Le Code du travail reprend ce même équilibre à sa façon, aux articles L3121-9 et suivants. L’astreinte y est définie comme une période pendant laquelle le salarié, sans être sur son lieu de travail ni à la disposition permanente et immédiate de son employeur, doit être en mesure d’intervenir pour accomplir un travail au service de l’entreprise. Cette période donne droit à une contrepartie, financière ou sous forme de repos, et elle compte pour le calcul du repos quotidien et hebdomadaire minimal, sauf justement pendant les moments d’intervention. La loi est explicite sur ce dernier point : la durée de l’intervention est considérée comme du temps de travail effectif. Pas discutée, pas négociée, du temps de travail effectif, payé comme tel et comptabilisé dans la durée légale et dans les heures supplémentaires éventuelles.

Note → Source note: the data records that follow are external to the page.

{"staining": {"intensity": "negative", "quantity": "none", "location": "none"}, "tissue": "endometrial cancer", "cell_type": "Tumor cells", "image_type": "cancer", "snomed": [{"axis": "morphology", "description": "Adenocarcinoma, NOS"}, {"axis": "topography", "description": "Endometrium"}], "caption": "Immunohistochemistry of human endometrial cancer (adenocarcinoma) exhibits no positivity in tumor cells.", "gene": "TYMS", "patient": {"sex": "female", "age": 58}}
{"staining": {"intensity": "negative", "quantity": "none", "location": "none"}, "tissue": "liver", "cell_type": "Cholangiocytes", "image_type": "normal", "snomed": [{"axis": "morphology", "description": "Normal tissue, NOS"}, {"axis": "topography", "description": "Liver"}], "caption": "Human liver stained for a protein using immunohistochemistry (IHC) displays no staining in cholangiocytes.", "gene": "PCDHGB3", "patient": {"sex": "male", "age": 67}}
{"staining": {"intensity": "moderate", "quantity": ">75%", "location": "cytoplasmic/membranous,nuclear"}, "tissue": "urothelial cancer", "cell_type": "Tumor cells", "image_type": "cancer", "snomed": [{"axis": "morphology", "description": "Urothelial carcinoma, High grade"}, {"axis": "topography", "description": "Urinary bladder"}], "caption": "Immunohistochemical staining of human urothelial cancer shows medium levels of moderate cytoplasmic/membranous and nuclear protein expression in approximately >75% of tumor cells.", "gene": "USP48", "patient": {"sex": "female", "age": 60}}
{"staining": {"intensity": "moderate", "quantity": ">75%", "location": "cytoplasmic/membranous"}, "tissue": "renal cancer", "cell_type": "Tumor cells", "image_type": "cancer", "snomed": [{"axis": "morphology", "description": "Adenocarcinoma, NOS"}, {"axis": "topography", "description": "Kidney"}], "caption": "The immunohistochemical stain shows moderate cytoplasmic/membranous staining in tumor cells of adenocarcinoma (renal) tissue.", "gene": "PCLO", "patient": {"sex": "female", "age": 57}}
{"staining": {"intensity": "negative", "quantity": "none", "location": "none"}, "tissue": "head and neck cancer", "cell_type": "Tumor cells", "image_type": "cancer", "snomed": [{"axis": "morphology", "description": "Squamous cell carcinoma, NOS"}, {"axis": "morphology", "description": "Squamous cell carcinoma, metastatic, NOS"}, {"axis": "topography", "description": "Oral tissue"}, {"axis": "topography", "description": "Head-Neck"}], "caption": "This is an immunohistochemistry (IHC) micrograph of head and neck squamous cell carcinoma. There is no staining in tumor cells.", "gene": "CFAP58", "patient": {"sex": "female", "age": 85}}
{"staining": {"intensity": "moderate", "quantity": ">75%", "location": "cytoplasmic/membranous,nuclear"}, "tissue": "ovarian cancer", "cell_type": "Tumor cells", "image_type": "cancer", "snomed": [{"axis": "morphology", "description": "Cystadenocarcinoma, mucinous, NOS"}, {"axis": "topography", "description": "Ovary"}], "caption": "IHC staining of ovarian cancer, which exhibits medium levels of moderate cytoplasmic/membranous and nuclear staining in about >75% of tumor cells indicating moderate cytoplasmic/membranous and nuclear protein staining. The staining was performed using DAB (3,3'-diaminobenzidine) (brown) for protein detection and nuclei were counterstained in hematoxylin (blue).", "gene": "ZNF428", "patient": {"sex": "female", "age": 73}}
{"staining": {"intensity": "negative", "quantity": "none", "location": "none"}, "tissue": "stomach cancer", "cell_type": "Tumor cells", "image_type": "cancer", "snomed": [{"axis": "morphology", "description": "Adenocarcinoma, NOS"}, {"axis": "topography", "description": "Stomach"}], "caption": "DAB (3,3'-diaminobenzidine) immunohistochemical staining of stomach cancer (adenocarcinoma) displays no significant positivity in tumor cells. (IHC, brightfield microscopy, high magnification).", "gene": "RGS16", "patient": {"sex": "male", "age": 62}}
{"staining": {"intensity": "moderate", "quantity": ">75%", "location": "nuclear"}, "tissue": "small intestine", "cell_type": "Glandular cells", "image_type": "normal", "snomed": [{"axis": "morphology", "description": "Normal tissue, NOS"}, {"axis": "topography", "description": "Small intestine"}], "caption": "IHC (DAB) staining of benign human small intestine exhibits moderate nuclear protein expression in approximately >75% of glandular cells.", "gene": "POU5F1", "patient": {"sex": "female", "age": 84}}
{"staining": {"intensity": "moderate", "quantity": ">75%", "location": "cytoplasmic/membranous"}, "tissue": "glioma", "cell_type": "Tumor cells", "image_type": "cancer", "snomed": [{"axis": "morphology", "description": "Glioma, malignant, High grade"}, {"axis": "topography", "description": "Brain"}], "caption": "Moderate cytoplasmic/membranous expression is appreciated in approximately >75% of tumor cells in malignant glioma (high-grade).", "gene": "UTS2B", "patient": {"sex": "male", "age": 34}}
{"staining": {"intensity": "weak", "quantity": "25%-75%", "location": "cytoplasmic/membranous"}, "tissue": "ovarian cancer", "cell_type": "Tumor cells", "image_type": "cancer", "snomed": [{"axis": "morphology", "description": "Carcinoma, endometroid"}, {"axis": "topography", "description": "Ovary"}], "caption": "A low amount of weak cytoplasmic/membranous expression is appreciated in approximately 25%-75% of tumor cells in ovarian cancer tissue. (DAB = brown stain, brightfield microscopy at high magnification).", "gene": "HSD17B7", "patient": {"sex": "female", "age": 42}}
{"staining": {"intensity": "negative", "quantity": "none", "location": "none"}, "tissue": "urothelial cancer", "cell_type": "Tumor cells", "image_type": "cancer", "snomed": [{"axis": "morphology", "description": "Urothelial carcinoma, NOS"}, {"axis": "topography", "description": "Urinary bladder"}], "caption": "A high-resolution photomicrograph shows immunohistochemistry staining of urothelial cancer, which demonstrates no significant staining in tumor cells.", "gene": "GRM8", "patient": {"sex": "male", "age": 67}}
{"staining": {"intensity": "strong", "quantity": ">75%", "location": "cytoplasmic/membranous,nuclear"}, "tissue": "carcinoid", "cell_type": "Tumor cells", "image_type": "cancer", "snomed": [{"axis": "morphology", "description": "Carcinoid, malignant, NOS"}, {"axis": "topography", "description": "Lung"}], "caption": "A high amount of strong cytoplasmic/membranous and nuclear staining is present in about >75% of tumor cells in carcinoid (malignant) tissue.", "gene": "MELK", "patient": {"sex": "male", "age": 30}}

L’attente se discute, l’intervention jamais

Ici se dessine la ligne de partage qui structure tout le régime de l’astreinte. Ce qui peut légitimement se discuter, c’est le statut de l’attente elle-même : la contrainte est-elle assez forte pour requalifier toute la période en temps de travail, comme dans l’affaire Matzak, ou reste-t-elle une simple sujétion compensée par une prime d’astreinte. Ce qui ne se discute pas, en revanche, c’est l’intervention. Dès que le téléphone décroche et que le salarié se met au travail, qu’il s’agisse d’un diagnostic donné à distance, d’un trajet jusqu’au site ou des heures passées à réparer ce qui a lâché, il n’y a plus l’ombre d’un doute : c’est du travail, à comptabiliser et à payer. Aucune juridiction, française ou européenne, n’a jamais soutenu qu’un salarié appelé à 3 heures du matin pour partir réparer une panne à quarante minutes de chez lui ne travaillait pas pendant ce trajet et cette réparation.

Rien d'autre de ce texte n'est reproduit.